(Saved entries)

───

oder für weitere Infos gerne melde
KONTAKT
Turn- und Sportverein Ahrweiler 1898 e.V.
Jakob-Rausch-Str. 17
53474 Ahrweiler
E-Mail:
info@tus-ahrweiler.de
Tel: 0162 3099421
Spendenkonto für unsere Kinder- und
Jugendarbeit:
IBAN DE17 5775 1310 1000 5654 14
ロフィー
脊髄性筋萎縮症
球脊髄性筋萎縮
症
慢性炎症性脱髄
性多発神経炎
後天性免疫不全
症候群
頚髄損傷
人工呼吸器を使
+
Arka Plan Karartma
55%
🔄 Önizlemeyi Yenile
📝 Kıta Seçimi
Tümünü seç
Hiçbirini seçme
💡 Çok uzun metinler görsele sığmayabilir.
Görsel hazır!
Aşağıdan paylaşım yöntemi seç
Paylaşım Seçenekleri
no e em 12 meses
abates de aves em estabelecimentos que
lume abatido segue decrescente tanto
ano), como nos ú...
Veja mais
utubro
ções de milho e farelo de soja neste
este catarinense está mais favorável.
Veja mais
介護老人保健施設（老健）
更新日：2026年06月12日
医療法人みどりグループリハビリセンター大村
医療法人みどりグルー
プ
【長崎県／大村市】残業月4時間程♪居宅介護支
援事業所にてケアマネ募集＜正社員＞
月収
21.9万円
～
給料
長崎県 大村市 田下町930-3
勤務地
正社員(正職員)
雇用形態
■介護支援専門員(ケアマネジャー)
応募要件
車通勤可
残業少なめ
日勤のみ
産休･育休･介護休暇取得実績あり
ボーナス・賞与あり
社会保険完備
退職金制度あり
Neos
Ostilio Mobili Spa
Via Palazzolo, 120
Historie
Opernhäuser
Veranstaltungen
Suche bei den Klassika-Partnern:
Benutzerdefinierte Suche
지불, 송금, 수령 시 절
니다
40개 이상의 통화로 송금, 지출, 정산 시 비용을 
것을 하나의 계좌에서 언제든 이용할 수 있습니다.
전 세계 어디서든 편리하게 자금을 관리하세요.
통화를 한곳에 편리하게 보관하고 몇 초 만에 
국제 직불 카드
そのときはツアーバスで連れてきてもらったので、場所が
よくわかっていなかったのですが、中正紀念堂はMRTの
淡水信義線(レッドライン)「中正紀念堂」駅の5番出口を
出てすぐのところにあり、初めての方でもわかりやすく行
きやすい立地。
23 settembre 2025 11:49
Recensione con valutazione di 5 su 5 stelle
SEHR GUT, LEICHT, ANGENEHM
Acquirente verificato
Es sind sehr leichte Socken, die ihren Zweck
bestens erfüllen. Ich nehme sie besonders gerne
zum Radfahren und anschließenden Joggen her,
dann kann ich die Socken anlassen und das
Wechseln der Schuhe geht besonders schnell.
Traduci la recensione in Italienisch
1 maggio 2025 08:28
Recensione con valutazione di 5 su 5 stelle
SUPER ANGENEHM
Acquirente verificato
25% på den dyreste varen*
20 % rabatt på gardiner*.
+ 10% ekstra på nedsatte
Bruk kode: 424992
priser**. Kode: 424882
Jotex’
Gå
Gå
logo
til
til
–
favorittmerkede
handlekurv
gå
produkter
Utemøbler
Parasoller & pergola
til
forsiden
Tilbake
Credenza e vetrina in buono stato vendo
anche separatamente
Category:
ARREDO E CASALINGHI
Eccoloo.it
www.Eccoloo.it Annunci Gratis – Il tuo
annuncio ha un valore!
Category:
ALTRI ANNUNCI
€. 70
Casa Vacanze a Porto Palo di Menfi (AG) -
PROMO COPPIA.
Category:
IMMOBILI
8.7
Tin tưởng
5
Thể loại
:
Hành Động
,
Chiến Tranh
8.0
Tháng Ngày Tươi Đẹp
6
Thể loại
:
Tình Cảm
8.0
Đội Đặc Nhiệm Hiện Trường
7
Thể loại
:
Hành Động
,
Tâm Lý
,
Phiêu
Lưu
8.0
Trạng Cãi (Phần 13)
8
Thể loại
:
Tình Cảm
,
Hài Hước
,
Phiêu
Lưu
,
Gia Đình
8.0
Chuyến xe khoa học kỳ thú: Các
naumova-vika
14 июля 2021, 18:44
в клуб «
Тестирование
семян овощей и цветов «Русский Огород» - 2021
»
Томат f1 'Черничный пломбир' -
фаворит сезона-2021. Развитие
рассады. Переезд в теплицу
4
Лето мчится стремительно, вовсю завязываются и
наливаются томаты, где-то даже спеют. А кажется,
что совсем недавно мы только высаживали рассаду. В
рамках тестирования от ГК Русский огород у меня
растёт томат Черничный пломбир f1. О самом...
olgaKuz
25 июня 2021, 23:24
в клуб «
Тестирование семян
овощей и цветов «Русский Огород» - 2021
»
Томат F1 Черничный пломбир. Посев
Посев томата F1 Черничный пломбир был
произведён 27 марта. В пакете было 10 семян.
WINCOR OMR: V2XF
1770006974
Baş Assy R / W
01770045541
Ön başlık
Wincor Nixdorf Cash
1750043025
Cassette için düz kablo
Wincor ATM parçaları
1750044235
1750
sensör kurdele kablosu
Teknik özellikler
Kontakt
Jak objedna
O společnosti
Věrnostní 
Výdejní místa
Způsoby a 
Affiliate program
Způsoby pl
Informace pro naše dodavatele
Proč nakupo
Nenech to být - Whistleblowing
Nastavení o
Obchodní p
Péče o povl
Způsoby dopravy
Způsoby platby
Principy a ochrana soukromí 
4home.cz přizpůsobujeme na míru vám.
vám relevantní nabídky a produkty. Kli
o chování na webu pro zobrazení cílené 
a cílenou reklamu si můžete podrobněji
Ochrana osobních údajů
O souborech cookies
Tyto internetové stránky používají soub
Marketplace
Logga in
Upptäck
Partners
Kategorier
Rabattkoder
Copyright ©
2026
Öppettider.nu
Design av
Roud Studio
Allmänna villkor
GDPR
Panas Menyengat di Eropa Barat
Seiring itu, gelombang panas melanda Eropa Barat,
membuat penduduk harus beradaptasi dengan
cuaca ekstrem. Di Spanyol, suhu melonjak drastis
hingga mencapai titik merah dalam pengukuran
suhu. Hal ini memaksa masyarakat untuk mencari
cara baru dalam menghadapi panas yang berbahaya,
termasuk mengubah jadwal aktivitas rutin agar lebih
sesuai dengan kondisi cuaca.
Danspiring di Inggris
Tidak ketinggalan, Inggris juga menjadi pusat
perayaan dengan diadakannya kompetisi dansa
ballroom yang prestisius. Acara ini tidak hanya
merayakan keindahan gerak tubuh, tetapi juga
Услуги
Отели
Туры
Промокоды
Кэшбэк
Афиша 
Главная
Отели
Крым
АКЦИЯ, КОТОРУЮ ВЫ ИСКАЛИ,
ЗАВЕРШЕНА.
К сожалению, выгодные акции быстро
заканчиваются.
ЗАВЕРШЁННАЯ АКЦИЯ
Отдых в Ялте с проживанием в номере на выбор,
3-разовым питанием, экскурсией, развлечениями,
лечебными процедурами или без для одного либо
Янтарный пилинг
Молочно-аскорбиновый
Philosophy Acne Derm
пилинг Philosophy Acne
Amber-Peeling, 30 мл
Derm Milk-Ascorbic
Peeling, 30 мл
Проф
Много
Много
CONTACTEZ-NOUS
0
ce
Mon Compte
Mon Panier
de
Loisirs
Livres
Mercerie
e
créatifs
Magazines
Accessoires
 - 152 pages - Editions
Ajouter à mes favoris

───

Description of the task – A word-for-word restatement of every record above is expected.

Response to this task –
oder für weitere Infos gerne melde
KONTAKT
Turn- und Sportverein Ahrweiler 1898 e.V.
Jakob-Rausch-Str. 17
53474 Ahrweiler
E-Mail:
info@tus-ahrweiler.de
Tel: 0162 3099421
Spendenkonto für unsere Kinder- und
Jugendarbeit:
IBAN DE17 5775 1310 1000 5654 14
ロフィー
脊髄性筋萎縮症
球脊髄性筋萎縮
症
慢性炎症性脱髄
性多発神経炎
後天性免疫不全
症候群
頚髄損傷
人工呼吸器を使
+
Arka Plan Karartma
55%
🔄 Önizlemeyi Yenile
📝 Kıta Seçimi
Tümünü seç
Hiçbirini seçme
💡 Çok uzun metinler görsele sığmayabilir.
Görsel hazır!
Aşağıdan paylaşım yöntemi seç
Paylaşım Seçenekleri
no e em 12 meses
abates de aves em estabelecimentos que
lume abatido segue decrescente tanto
ano), como nos ú...
Veja mais
utubro
ções de milho e farelo de soja neste
este catarinense está mais favorável.
Veja mais
介護老人保健施設（老健）
更新日：2026年06月12日
医療法人みどりグループリハビリセンター大村
医療法人みどりグルー
プ
【長崎県／大村市】残業月4時間程♪居宅介護支
援事業所にてケアマネ募集＜正社員＞
月収
21.9万円
～
給料
長崎県 大村市 田下町930-3
勤務地
正社員(正職員)
雇用形態
■介護支援専門員(ケアマネジャー)
応募要件
車通勤可
残業少なめ
日勤のみ
産休･育休･介護休暇取得実績あり
ボーナス・賞与あり
社会保険完備
退職金制度あり
Neos
Ostilio Mobili Spa
Via Palazzolo, 120
Historie
Opernhäuser
Veranstaltungen
Suche bei den Klassika-Partnern:
Benutzerdefinierte Suche
지불, 송금, 수령 시 절
니다
40개 이상의 통화로 송금, 지출, 정산 시 비용을 
것을 하나의 계좌에서 언제든 이용할 수 있습니다.
전 세계 어디서든 편리하게 자금을 관리하세요.
통화를 한곳에 편리하게 보관하고 몇 초 만에 
국제 직불 카드
そのときはツアーバスで連れてきてもらったので、場所が
よくわかっていなかったのですが、中正紀念堂はMRTの
淡水信義線(レッドライン)「中正紀念堂」駅の5番出口を
出てすぐのところにあり、初めての方でもわかりやすく行
きやすい立地。
23 settembre 2025 11:49
Recensione con valutazione di 5 su 5 stelle
SEHR GUT, LEICHT, ANGENEHM
Acquirente verificato
Es sind sehr leichte Socken, die ihren Zweck
bestens erfüllen. Ich nehme sie besonders gerne
zum Radfahren und anschließenden Joggen her,
dann kann ich die Socken anlassen und das
Wechseln der Schuhe geht besonders schnell.
Traduci la recensione in Italienisch
1 maggio 2025 08:28
Recensione con valutazione di 5 su 5 stelle
SUPER ANGENEHM
Acquirente verificato
25% på den dyreste varen*
20 % rabatt på gardiner*.
+ 10% ekstra på nedsatte
Bruk kode: 424992
priser**. Kode: 424882
Jotex’
Gå
Gå
logo
til
til
–
favorittmerkede
handlekurv
gå
produkter
Utemøbler
Parasoller & pergola
til
forsiden
Tilbake
Credenza e vetrina in buono stato vendo
anche separatamente
Category:
ARREDO E CASALINGHI
Eccoloo.it
www.Eccoloo.it Annunci Gratis – Il tuo
annuncio ha un valore!
Category:
ALTRI ANNUNCI
€. 70
Casa Vacanze a Porto Palo di Menfi (AG) -
PROMO COPPIA.
Category:
IMMOBILI
8.7
Tin tưởng
5
Thể loại
:
Hành Động
,
Chiến Tranh
8.0
Tháng Ngày Tươi Đẹp
6
Thể loại
:
Tình Cảm
8.0
Đội Đặc Nhiệm Hiện Trường
7
Thể loại
:
Hành Động
,
Tâm Lý
,
Phiêu
Lưu
8.0
Trạng Cãi (Phần 13)
8
Thể loại
:
Tình Cảm
,
Hài Hước
,
Phiêu
Lưu
,
Gia Đình
8.0
Chuyến xe khoa học kỳ thú: Các
naumova-vika
14 июля 2021, 18:44
в клуб «
Тестирование
семян овощей и цветов «Русский Огород» - 2021
»
Томат f1 'Черничный пломбир' -
фаворит сезона-2021. Развитие
рассады. Переезд в теплицу
4
Лето мчится стремительно, вовсю завязываются и
наливаются томаты, где-то даже спеют. А кажется,
что совсем недавно мы только высаживали рассаду. В
рамках тестирования от ГК Русский огород у меня
растёт томат Черничный пломбир f1. О самом...
olgaKuz
25 июня 2021, 23:24
в клуб «
Тестирование семян
овощей и цветов «Русский Огород» - 2021
»
Томат F1 Черничный пломбир. Посев
Посев томата F1 Черничный пломбир был
произведён 27 марта. В пакете было 10 семян.
WINCOR OMR: V2XF
1770006974
Baş Assy R / W
01770045541
Ön başlık
Wincor Nixdorf Cash
1750043025
Cassette için düz kablo
Wincor ATM parçaları
1750044235
1750
sensör kurdele kablosu
Teknik özellikler
Kontakt
Jak objedna
O společnosti
Věrnostní 
Výdejní místa
Způsoby a 
Affiliate program
Způsoby pl
Informace pro naše dodavatele
Proč nakupo
Nenech to být - Whistleblowing
Nastavení o
Obchodní p
Péče o povl
Způsoby dopravy
Způsoby platby
Principy a ochrana soukromí 
4home.cz přizpůsobujeme na míru vám.
vám relevantní nabídky a produkty. Kli
o chování na webu pro zobrazení cílené 
a cílenou reklamu si můžete podrobněji
Ochrana osobních údajů
O souborech cookies
Tyto internetové stránky používají soub
Marketplace
Logga in
Upptäck
Partners
Kategorier
Rabattkoder
Copyright ©
2026
Öppettider.nu
Design av
Roud Studio
Allmänna villkor
GDPR
Panas Menyengat di Eropa Barat
Seiring itu, gelombang panas melanda Eropa Barat,
membuat penduduk harus beradaptasi dengan
cuaca ekstrem. Di Spanyol, suhu melonjak drastis
hingga mencapai titik merah dalam pengukuran
suhu. Hal ini memaksa masyarakat untuk mencari
cara baru dalam menghadapi panas yang berbahaya,
termasuk mengubah jadwal aktivitas rutin agar lebih
sesuai dengan kondisi cuaca.
Danspiring di Inggris
Tidak ketinggalan, Inggris juga menjadi pusat
perayaan dengan diadakannya kompetisi dansa
ballroom yang prestisius. Acara ini tidak hanya
merayakan keindahan gerak tubuh, tetapi juga
Услуги
Отели
Туры
Промокоды
Кэшбэк
Афиша 
Главная
Отели
Крым
АКЦИЯ, КОТОРУЮ ВЫ ИСКАЛИ,
ЗАВЕРШЕНА.
К сожалению, выгодные акции быстро
заканчиваются.
ЗАВЕРШЁННАЯ АКЦИЯ
Отдых в Ялте с проживанием в номере на выбор,
3-разовым питанием, экскурсией, развлечениями,
лечебными процедурами или без для одного либо
Янтарный пилинг
Молочно-аскорбиновый
Philosophy Acne Derm
пилинг Philosophy Acne
Amber-Peeling, 30 мл
Derm Milk-Ascorbic
Peeling, 30 мл
Проф
Много
Много
CONTACTEZ-NOUS
0
ce
Mon Compte
Mon Panier
de
Loisirs
Livres
Mercerie
e
créatifs
Magazines
Accessoires
 - 152 pages - Editions
Ajouter à mes favoris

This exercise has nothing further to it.